# [YOUR GOAL]
From the text on search strategies and 2Dsearch below, return everything from "Introduction: Search is" down to "and reproducible results.", copied word for word.

# [PASSAGE FOR REVIEW]
Veröffentlicht: 8. Juni 2022

© 2022 Russell-Rose.
Dieser Artikel ist ein Open-Access-Artikel und steht unter den Lizenzbedingungen der Creative Commons Attribution 4.0 License (Namensnennung). Lizenz-Angaben siehe http://creativecommons.org/licenses/by/4.0/.


Gliederung

Text

Introduction: Search is the first stage in evidence synthesis, and the use of a valid and reproducible search strategy forms the foundation of the systematic review process. However, the key steps of developing, validating, visualising, saving, sharing, peer-reviewing, and translating search strategies (to the syntax of different databases) are often fragmented across a variety of unconnected, non-interoperable platforms. As a result, designing effective search strategies is often subject to errors and inefficiencies. We present an open-access platform that offers a unified approach to structured searching which promotes replicable methods and reproducible results.

Method: 2Dsearch is a radical alternative to conventional line-by-line query builders. Instead of entering Boolean strings into one-dimensional search boxes, queries are formulated by manipulating objects on a two-dimensional canvas. Query suggestions are provided via an NLP services API, and support is offered for optimising and translating search strategies for different databases. Moreover, strategies can be saved, shared and reviewed as executable artefacts. This approach eliminates many sources of error, makes the query semantics more transparent, and offers an open-access platform for sharing reproducible search templates and best practices.

# [DATA FOR ANALYSIS]
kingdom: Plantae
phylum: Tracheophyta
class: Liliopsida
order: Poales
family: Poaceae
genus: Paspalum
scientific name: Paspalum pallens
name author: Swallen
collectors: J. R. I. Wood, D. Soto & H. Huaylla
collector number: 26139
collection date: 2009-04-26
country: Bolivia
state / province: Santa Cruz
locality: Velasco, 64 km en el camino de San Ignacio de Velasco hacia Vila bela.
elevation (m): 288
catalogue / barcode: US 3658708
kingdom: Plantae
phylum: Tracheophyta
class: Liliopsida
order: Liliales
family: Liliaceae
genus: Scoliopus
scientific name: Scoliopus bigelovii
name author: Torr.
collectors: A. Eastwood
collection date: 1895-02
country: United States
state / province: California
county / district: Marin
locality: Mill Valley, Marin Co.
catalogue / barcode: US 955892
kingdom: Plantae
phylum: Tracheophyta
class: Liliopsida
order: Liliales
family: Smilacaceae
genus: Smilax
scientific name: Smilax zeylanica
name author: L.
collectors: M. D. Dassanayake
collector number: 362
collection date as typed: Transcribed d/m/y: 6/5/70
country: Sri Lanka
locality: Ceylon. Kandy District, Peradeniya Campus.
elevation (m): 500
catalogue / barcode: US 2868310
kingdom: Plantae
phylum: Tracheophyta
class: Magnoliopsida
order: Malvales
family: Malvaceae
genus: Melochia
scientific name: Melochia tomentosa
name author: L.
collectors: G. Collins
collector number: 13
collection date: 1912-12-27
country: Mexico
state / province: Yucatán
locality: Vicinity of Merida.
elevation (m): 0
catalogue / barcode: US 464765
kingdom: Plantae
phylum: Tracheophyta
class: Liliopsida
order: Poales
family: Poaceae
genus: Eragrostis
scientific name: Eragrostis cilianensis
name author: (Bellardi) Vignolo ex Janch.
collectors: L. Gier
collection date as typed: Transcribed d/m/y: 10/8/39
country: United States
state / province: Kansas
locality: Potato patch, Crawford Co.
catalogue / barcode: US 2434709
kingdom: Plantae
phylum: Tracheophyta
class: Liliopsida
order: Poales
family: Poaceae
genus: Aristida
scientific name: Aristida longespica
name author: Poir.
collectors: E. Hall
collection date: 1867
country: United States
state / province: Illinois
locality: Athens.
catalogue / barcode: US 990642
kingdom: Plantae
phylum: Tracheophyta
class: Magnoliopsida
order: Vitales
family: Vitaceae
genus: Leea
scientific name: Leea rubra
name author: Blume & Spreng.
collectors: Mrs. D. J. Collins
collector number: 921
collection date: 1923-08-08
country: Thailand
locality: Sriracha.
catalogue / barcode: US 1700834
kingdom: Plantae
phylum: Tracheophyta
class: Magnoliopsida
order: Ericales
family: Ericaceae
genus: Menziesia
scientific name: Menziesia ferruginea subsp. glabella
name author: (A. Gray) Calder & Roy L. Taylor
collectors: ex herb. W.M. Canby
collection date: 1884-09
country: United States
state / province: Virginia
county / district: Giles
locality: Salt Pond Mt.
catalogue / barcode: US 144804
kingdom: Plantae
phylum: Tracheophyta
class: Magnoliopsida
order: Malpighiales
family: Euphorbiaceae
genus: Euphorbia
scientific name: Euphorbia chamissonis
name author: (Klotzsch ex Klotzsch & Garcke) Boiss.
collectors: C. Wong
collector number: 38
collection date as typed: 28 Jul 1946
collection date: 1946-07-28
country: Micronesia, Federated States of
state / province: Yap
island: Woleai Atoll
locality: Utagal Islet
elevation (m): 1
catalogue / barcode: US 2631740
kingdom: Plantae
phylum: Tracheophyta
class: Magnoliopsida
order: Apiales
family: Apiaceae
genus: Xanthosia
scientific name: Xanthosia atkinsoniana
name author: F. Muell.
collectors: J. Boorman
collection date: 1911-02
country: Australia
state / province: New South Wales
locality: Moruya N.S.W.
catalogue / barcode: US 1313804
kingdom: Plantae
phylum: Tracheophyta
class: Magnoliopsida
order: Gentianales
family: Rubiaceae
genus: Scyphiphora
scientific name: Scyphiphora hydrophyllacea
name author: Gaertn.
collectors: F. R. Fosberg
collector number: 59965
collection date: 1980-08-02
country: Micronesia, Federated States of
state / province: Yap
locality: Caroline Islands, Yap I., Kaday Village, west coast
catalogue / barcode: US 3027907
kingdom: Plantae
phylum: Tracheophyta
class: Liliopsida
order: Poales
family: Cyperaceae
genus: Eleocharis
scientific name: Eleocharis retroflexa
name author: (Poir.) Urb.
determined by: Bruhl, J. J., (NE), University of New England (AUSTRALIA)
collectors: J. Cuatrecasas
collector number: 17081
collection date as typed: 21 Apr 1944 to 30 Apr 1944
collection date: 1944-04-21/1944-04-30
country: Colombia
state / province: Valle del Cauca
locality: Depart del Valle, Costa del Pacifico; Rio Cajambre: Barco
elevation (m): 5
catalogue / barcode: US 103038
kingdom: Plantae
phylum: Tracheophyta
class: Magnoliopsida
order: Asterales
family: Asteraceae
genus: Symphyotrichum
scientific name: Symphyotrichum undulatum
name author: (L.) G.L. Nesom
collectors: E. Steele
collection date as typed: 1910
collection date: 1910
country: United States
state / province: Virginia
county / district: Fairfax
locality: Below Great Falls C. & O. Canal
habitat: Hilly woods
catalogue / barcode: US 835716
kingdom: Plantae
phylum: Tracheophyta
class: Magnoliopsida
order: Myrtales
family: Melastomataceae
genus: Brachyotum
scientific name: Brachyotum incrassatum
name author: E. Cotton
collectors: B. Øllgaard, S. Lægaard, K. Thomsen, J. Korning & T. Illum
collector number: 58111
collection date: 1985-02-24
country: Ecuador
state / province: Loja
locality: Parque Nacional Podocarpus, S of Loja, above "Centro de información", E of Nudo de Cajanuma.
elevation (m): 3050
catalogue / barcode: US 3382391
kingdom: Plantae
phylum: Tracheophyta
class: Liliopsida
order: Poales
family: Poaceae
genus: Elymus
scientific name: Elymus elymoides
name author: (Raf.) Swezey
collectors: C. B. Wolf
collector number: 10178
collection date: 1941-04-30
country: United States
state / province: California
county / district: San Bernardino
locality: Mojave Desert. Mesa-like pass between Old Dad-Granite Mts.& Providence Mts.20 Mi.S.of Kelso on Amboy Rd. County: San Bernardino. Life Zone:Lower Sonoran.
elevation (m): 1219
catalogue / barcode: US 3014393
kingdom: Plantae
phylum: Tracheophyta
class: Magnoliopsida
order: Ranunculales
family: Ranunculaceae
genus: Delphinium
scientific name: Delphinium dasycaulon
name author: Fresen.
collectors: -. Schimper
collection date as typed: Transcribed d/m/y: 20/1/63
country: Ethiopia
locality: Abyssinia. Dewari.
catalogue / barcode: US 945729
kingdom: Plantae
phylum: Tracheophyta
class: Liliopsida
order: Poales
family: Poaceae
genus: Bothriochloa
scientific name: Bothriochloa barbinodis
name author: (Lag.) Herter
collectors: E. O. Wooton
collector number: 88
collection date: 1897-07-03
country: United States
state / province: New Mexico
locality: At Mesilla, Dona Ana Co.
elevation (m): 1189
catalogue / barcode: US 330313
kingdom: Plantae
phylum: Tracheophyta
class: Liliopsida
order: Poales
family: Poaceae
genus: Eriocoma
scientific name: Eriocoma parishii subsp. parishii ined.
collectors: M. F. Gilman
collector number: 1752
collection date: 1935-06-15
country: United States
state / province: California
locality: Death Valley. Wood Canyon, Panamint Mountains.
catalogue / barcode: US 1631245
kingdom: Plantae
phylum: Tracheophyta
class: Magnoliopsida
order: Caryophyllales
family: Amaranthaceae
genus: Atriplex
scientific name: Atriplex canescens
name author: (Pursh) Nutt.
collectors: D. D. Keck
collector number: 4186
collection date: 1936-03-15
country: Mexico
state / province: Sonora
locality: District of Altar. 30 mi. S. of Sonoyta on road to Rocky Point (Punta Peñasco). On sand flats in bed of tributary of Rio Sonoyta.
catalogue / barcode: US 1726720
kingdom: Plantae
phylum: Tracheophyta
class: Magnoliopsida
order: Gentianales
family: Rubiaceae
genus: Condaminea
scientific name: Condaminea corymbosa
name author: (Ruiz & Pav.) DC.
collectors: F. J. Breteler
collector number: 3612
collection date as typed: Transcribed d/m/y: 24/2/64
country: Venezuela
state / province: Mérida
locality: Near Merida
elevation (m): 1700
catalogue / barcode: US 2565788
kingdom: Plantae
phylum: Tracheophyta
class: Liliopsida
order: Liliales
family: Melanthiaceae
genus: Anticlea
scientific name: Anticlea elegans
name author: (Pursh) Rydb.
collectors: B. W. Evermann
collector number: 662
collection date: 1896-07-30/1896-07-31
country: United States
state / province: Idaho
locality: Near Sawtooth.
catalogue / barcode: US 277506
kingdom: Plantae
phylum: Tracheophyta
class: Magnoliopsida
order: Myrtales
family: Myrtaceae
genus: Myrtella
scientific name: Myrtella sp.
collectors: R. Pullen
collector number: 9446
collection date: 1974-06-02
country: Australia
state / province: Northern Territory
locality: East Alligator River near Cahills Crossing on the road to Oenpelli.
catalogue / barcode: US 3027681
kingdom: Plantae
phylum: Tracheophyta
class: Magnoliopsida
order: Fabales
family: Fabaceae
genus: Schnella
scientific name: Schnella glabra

# [TASK ANSWER]
Introduction: Search is the first stage in evidence synthesis, and the use of a valid and reproducible search strategy forms the foundation of the systematic review process. However, the key steps of developing, validating, visualising, saving, sharing, peer-reviewing, and translating search strategies (to the syntax of different databases) are often fragmented across a variety of unconnected, non-interoperable platforms. As a result, designing effective search strategies is often subject to errors and inefficiencies. We present an open-access platform that offers a unified approach to structured searching which promotes replicable methods and reproducible results.